Narrative temporality is also implicitly in dialogue with the concepts of Symptom and Psychic Economy cross-referenced on this page. The "disjointed temporality" functions as a textual symptom—an overdetermined formal choice that speaks the novel's contradictions without resolving them—while the Victorian theory of psychic economy (surplus discharge, affective counteraction) provides the novel's own internal rationale for why narrative production takes the shape it does. Condensation is likewise operative: the analeptic structure gathers multiple irreconcilable temporalities (the moralistic past, the speculative future, the psychic present of writing) into a single formal knot. Narrative temporality as a concept thus sits at the intersection of Lacanian structural analysis, Freudian economic metapsychology, and Victorian literary form, functioning neither as a purely rhetorical category nor as a purely economic one, but as the formal mediator between the two.
Key formulations
Realizing Capital: Financial and Psychic Economies in Victorian Form (p.54)

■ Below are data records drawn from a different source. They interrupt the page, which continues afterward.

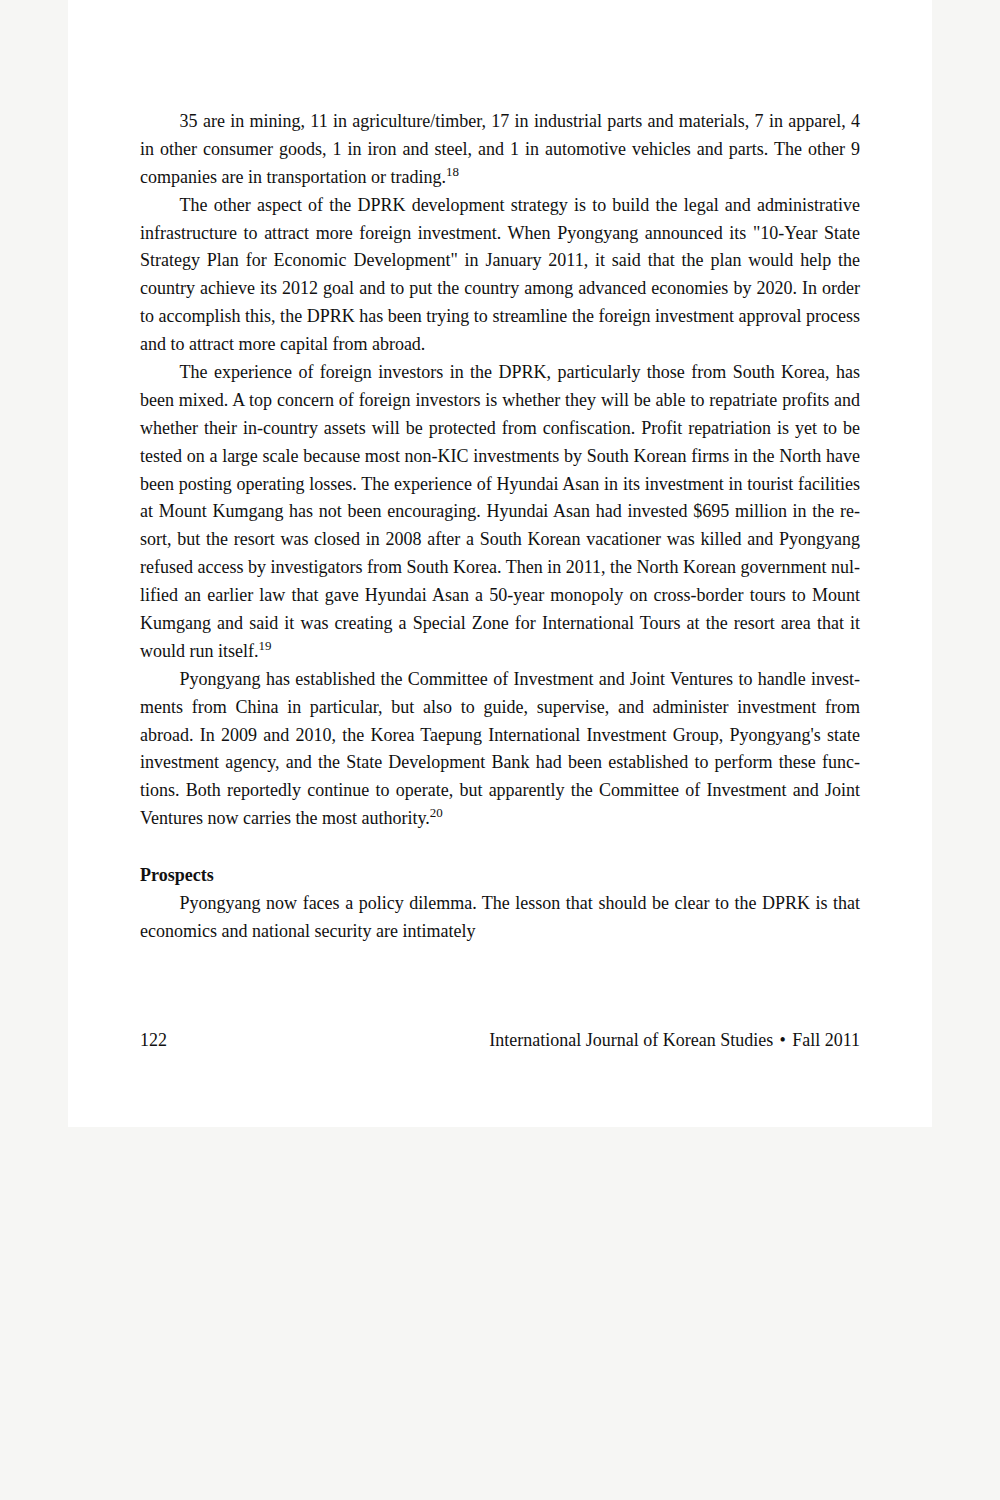35 are in mining, 11 in agriculture/timber, 17 in industrial parts and materials, 7 in apparel, 4 in other consumer goods, 1 in iron and steel, and 1 in automotive vehicles and parts. The other 9 companies are in transportation or trading.18
The other aspect of the DPRK development strategy is to build the legal and administrative infrastructure to attract more foreign investment. When Pyongyang announced its "10-Year State Strategy Plan for Economic Development" in January 2011, it said that the plan would help the country achieve its 2012 goal and to put the country among advanced economies by 2020. In order to accomplish this, the DPRK has been trying to streamline the foreign investment approval process and to attract more capital from abroad.
The experience of foreign investors in the DPRK, particularly those from South Korea, has been mixed. A top concern of foreign investors is whether they will be able to repatriate profits and whether their in-country assets will be protected from confiscation. Profit repatriation is yet to be tested on a large scale because most non-KIC investments by South Korean firms in the North have been posting operating losses. The experience of Hyundai Asan in its investment in tourist facilities at Mount Kumgang has not been encouraging. Hyundai Asan had invested $695 million in the resort, but the resort was closed in 2008 after a South Korean vacationer was killed and Pyongyang refused access by investigators from South Korea. Then in 2011, the North Korean government nullified an earlier law that gave Hyundai Asan a 50-year monopoly on cross-border tours to Mount Kumgang and said it was creating a Special Zone for International Tours at the resort area that it would run itself.19
Pyongyang has established the Committee of Investment and Joint Ventures to handle investments from China in particular, but also to guide, supervise, and administer investment from abroad. In 2009 and 2010, the Korea Taepung International Investment Group, Pyongyang's state investment agency, and the State Development Bank had been established to perform these functions. Both reportedly continue to operate, but apparently the Committee of Investment and Joint Ventures now carries the most authority.20
Prospects
Pyongyang now faces a policy dilemma. The lesson that should be clear to the DPRK is that economics and national security are intimately
122 International Journal of Korean Studies•Fall 2011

the novel's curiously disjointed temporality... the analepsis of Great Expectations contravenes the prolepsis of the Stock Exchange; the refusal of any definite time of enunciation... voids the very chronos of speculative expectation.

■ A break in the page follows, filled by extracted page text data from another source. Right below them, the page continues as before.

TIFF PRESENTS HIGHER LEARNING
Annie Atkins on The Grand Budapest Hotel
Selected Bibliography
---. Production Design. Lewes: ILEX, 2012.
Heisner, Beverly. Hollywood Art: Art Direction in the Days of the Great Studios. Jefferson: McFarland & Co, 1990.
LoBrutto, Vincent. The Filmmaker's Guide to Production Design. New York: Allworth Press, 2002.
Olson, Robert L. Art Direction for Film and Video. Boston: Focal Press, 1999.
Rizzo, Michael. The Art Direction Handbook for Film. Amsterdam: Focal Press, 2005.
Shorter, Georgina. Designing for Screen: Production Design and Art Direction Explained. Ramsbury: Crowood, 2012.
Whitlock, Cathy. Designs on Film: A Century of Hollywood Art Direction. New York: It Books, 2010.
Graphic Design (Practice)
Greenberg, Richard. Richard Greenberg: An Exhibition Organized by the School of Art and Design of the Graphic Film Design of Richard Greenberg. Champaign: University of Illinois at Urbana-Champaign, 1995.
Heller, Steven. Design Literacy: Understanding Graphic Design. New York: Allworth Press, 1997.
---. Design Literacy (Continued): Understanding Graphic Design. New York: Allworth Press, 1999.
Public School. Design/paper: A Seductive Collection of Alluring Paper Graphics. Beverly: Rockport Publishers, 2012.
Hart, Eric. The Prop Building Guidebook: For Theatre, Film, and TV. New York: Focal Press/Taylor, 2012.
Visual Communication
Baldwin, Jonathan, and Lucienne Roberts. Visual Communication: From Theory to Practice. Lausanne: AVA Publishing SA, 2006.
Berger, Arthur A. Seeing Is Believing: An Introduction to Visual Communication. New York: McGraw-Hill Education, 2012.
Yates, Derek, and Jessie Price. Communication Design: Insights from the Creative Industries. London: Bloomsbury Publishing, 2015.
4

The quote is theoretically loaded because it pairs two opposed temporal figures—"analepsis" (retrospection) and "prolepsis" (anticipation/the futures-oriented logic of the Stock Exchange)—placing literary form in structural antagonism to financial form, and then names their battlefield as "chronos": not mere clock-time but the ordered, purposive temporality that makes both narrative closure and speculative return possible. The phrase "voids the very chronos" signals that the novel's formal refusal is not incidental but a constitutive negation, evacuating the temporal ground on which both capitalist expectation and conventional narrative redemption depend.